Well, the good news is that commuting doesn’t have to be nearly as unpleasant as in the past. In fact, with the right tools on hand and the proper mindset, your trips to and from work can be downright enjoyable.
Upgrade Your Audio
Whether you drive or take public transit to work, a good sound system can improve the experience a great deal. Invest in a pair of noise canceling headphones if you’re traveling by bus or train, or upgrade your car’s audio player if you’ll be spending a lot of time behind the wheel. You can tune in to the news, your favorite podcast, or the music of your choosing and tune out the world around you.
Get A Better Bag
How you carry your stuff doesn’t matter a ton if you drive to work, but if you’re taking the train or bus, the right bag can be a game changer. Carrying a shoulder bag, like a large purse or messenger-style bag, can cause a lot of neck and back pain, especially if you end up having to stand during rush hour.

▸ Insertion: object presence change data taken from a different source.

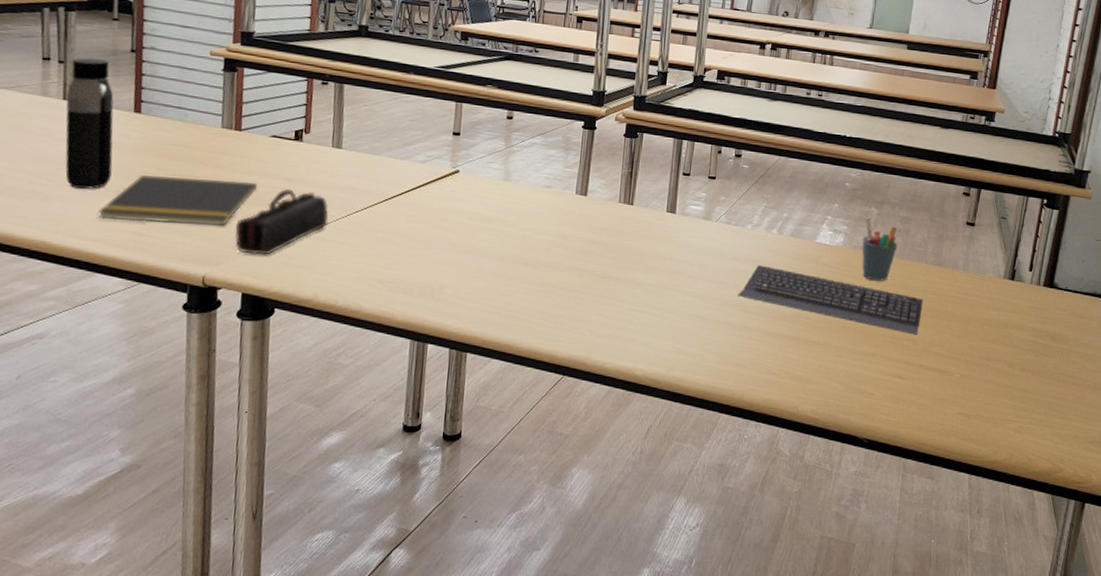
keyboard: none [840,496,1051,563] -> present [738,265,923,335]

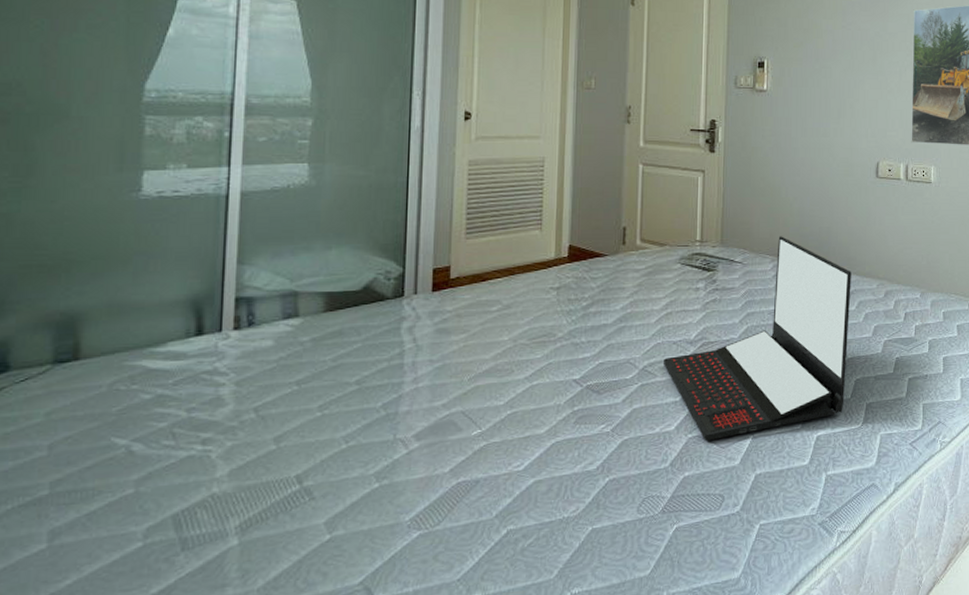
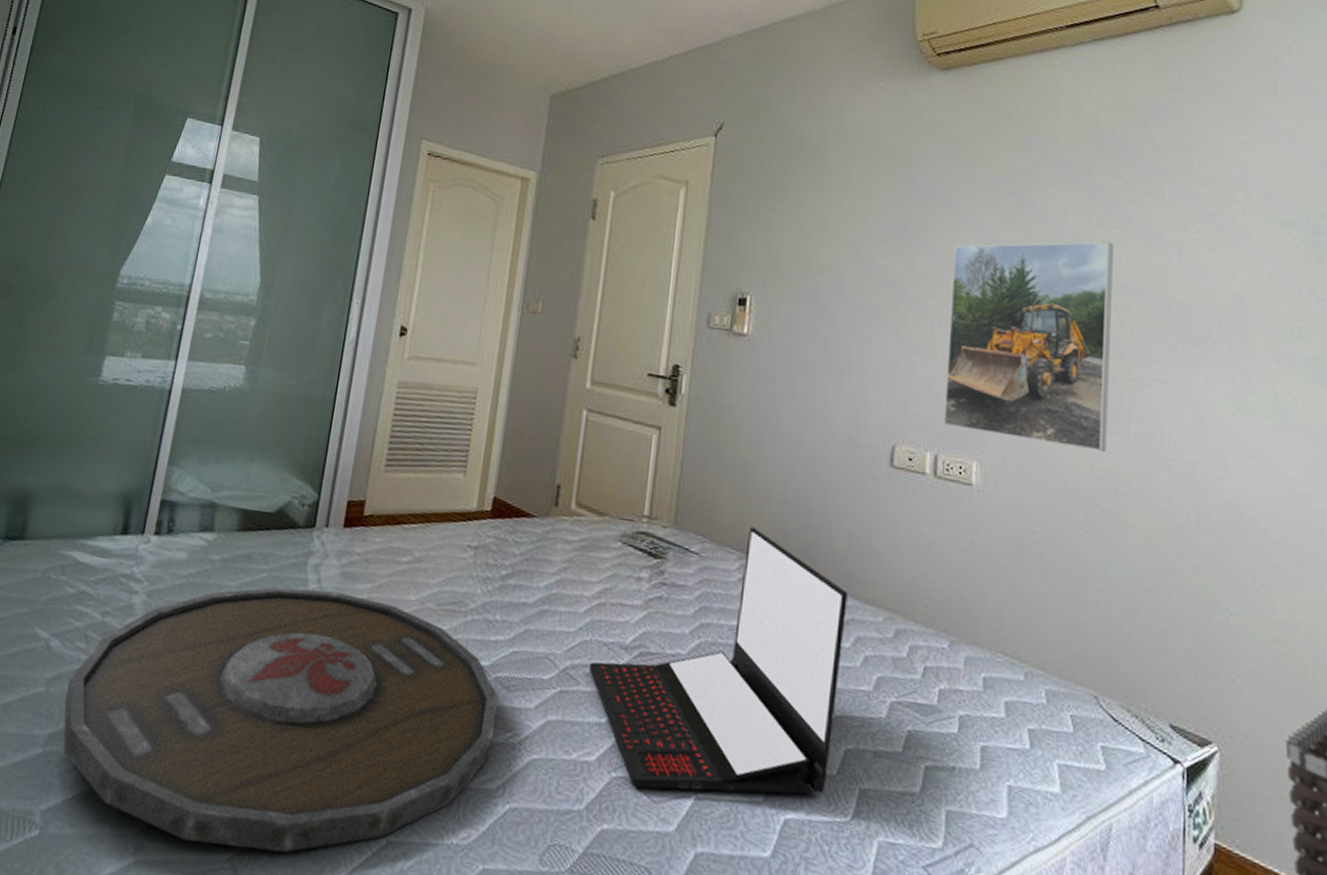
serving tray: none [159,346,591,580] -> present [63,587,498,853]

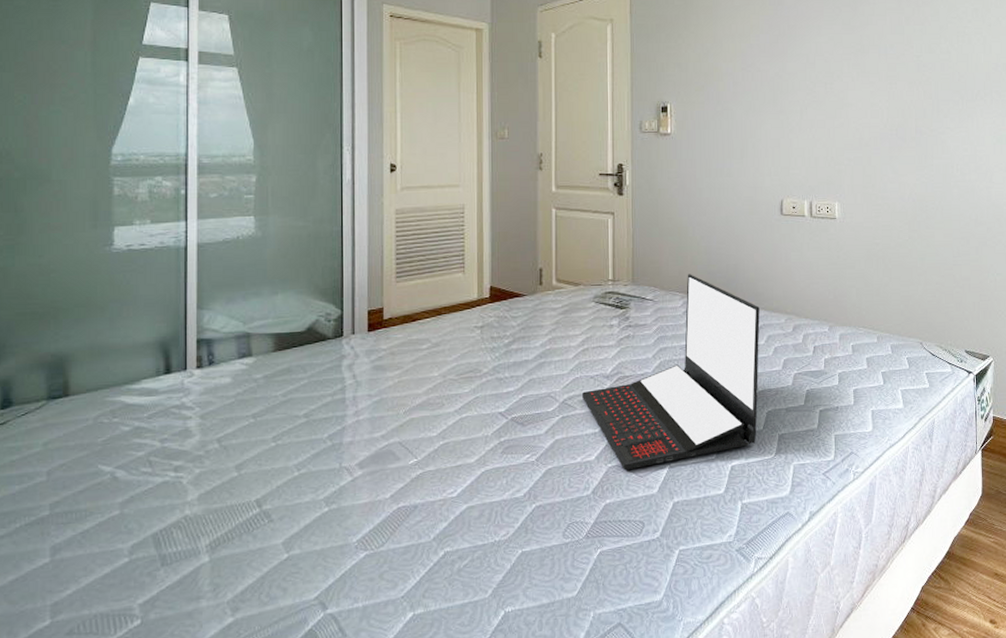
serving tray: present [63,587,498,853] -> none [140,382,517,595]
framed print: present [943,241,1114,452] -> none [812,35,919,183]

Instead, upgrade your style and your posture by carrying your daily necessities in a stylish leather backpack. By distributing that weight across both shoulders, you’ll experience a lot less pain and fatigue while in transit.
Keep Your Coffee Ready
Morning commutes call for a caffeine buzz, but most travel mugs are actually pretty leaky, leading to an unfortunate and frustrating mess. Rather than picking up the first mug you spot at the local pharmacy or grocery store, then, look for something a little more industrial. The best travel mugs aren’t just leakproof, but will actually keep your coffee hot, unlike many of the cheaper models.
Plan It Out
There are a lot of reasons that people don’t enjoy their commutes, but one of the major issues workers have described is that their commutes are increasing feelings of burnout. That’s a serious problem and one that can’t be addressed by some music or even by getting a new job. One thing that can help, though, is slowing down and taking some time to plan out your day. Get a traditional planner, a notebook, or any tool that helps you strategize about your schedule and priorities. If you can take a little time to clear your head and get oriented, you may not find your commute so stressful.
Make A Friend
This may seem like a downright bizarre connection, especially for those from the stereotypically unfriendly northeast, but before the days of technology, a lot of people had commute buddies. These weren’t people they were already friends with, but rather people whose daily schedules aligned with their own.

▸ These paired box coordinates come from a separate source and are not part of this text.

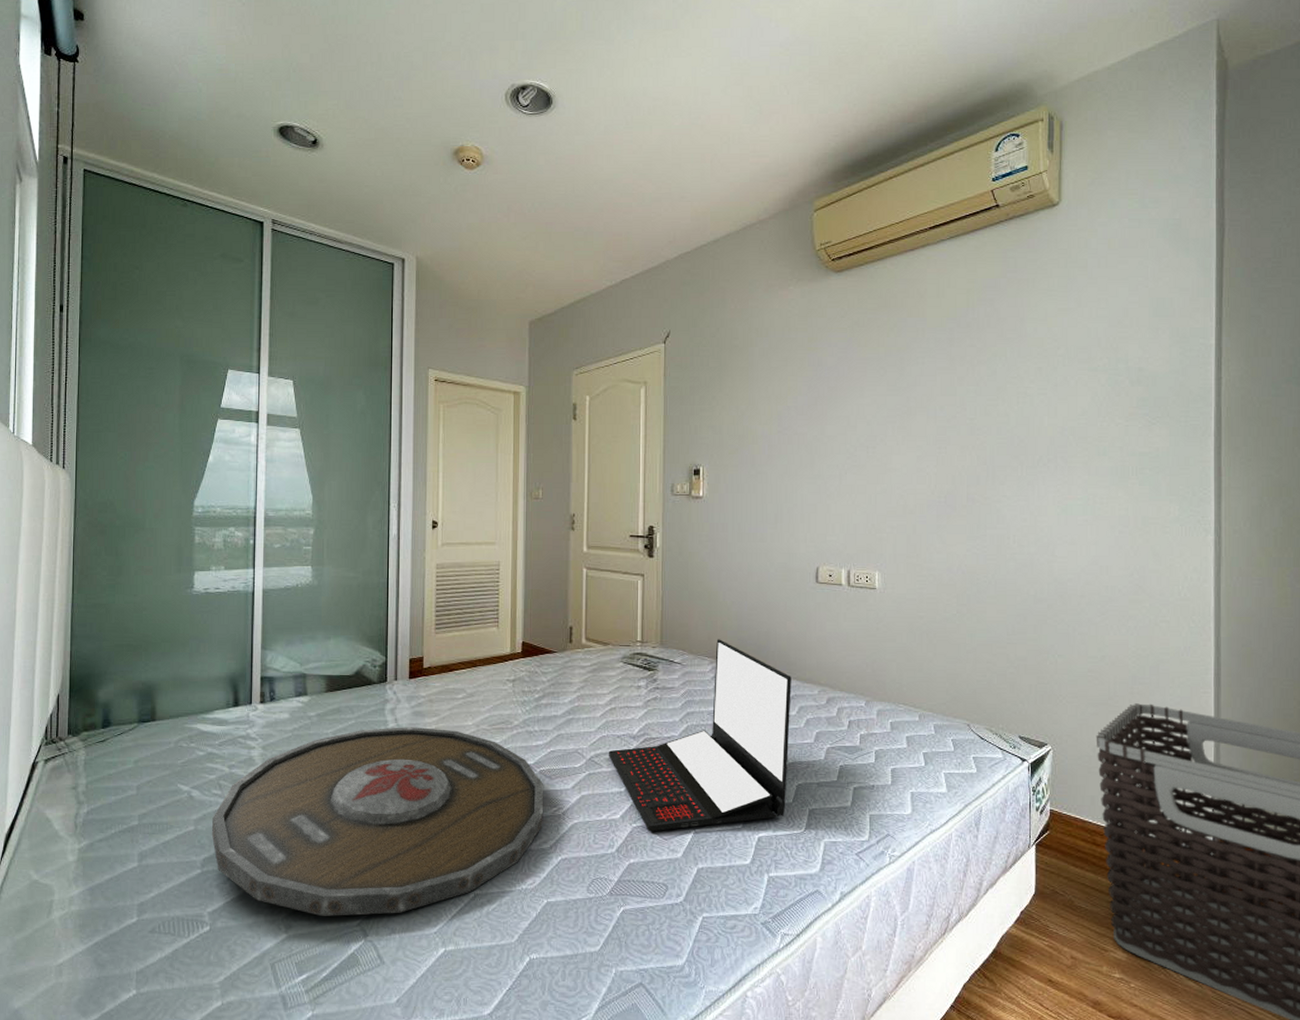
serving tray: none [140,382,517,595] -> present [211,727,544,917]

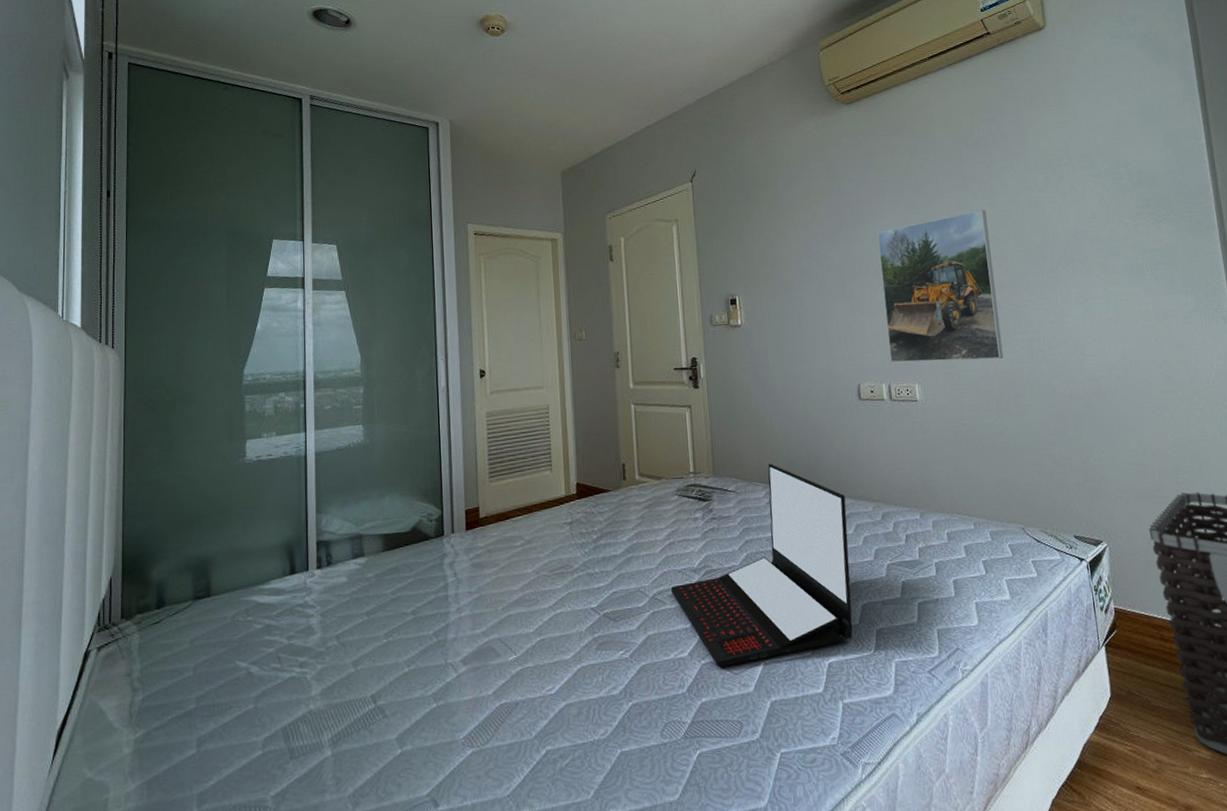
serving tray: present [211,727,544,917] -> none [271,579,611,790]
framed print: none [853,396,970,553] -> present [877,209,1004,363]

Just think about it – you probably see the same people day after day, so why not say hello? Even being casually social during your commute can lift your mood – and it may be especially beneficial given the extreme isolation many of us have felt over the last eighteen months. While we’re used to hiding behind our phones these days, reaching out to the people you see on your commute might be a game changer, lifting your mood before you get to your desk.
While you may not be able to fully erase the stress of a long commute, approaching it strategically and with the right tools – including plenty of coffee – can make the whole experience a little more pleasant. And if you can find a little pleasure in this mundane undertaking, you might even begin to look forward to this time in your day.
After all, your commute is all yours. Use it in a way that works for you rather than just suffering through it.